Treatment and outcomes for multiple myeloma (MM) have been greatly improved by the introduction of parenteral chemotherapy and novel oral agents such as lenalidomide and thalidomide. However, the cost of those agents typically exceeds $5,000 per month, which continues hinder their accessibility, according to Adam J. Olszewski, MD, in the Division of Hematology-Oncology at Alpert Medical School at Brown University, in Providence, RI.  He discussed the ongoing financial difficulties for patients, insurers, and healthcare systems on Monday, December 5, at the 58th American Society of Hematology Annual Meeting and Exposition in San Diego, CA. 

The study authors specifically discussed Medicare beneficiaries in the United States, who continue to have disparate coverage for oral chemotherapy.

“Coverage for oral agents has been available since 2006 for those purchasing Part D prescription plans (PDP),” Olszewski said. “But such plans impose substantial out-of-pocket expenses through the donut-hole coverage gap and coinsurance required even in the catastrophic phase.” However, cost sharing can be nearly eliminated for qualifying low-income patients who receive Part D Low-Income Subsidy (LIS). 

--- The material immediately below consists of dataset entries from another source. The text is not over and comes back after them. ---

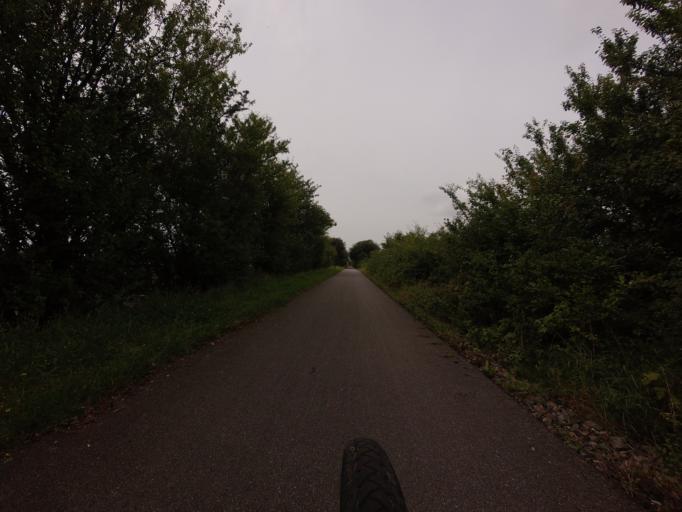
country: DK
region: Zealand
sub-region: Naestved Kommune
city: Fuglebjerg
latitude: 55.2635
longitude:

Researchers sought to assess the relationship between Medicare Part D and LIS policies with the use and out-of-pocket costs of novel antimyeloma agents. To do so, they used data from more than 19,000 patients in the Surveillance, Epidemiology, and End Results database linked to Medicare claims from 2000–2012. Patients were at least 65 years old, diagnosed with myeloma between 2001 and 2011, and had fee-for-service Medicare insurance. Patients had a mean age of 77 and most were men (54%). 

The researchers then classified patients in the post-Part-D era (2006–2012) according to their prescription coverage at diagnosis as those having PDP without LIS, PDP with LIS, or no coverage. After identifying which patients had received first-line parenteral chemotherapy and oral agents, they compared parenteral and oral chemotherapy use between pre-Part-D (2001–2005) and post-Part-D (2006–2012) eras and use of lenalidomide and thalidomide among patients who had PDP with or without LIS. 

Overall, Olszewski and colleagues found that treatment proportions increased in the post-Part-D era. 

For example, 52% of the over 19,000 patients had a record of any chemotherapy within one year from myeloma diagnosis. This percentage increased from 42% in pre-Part-D era to 61% after Part D introduction. What’s more, during the post-Part-D era, the proportion of patients who were treated with parenteral chemotherapy increased for those without prescription coverage, but it decreased in favor of oral regimens for those who acquired a PDP with or without LIS. Of patients with no PDP coverage, 41% purchased it within one year of their myeloma diagnosis.

The trends were similar with the upfront use of novel oral agents for patients with PDP. 

For example, lenalidomide mainly replaced thalidomide between 2007 and 2011, but up to 40% of patients did not receive novel agents as part of their regimen. And recipients of LIS had a 17% higher probability of being treated with a novel oral agent. 

Substantial differences were also seen in cost-sharing. The median patient cost-sharing for the first prescription was $3 for patients with LIS and $3,120 without LIS. 

“The proportion of Medicare beneficiaries actively treated with chemotherapy for myeloma increased after the introduction of Medicare Part D in 2006,” said Olszewski. The increased prescription coverage correlated to the use of novel agents for those receiving Part D LIS. “Our findings suggest concerning disparities in equitable access to novel but expensive oral antimyeloma agents based on insurance coverage for oral chemotherapy. Further research should determine if policies for oral chemotherapy coverage translate into disparities in survival or other outcomes.”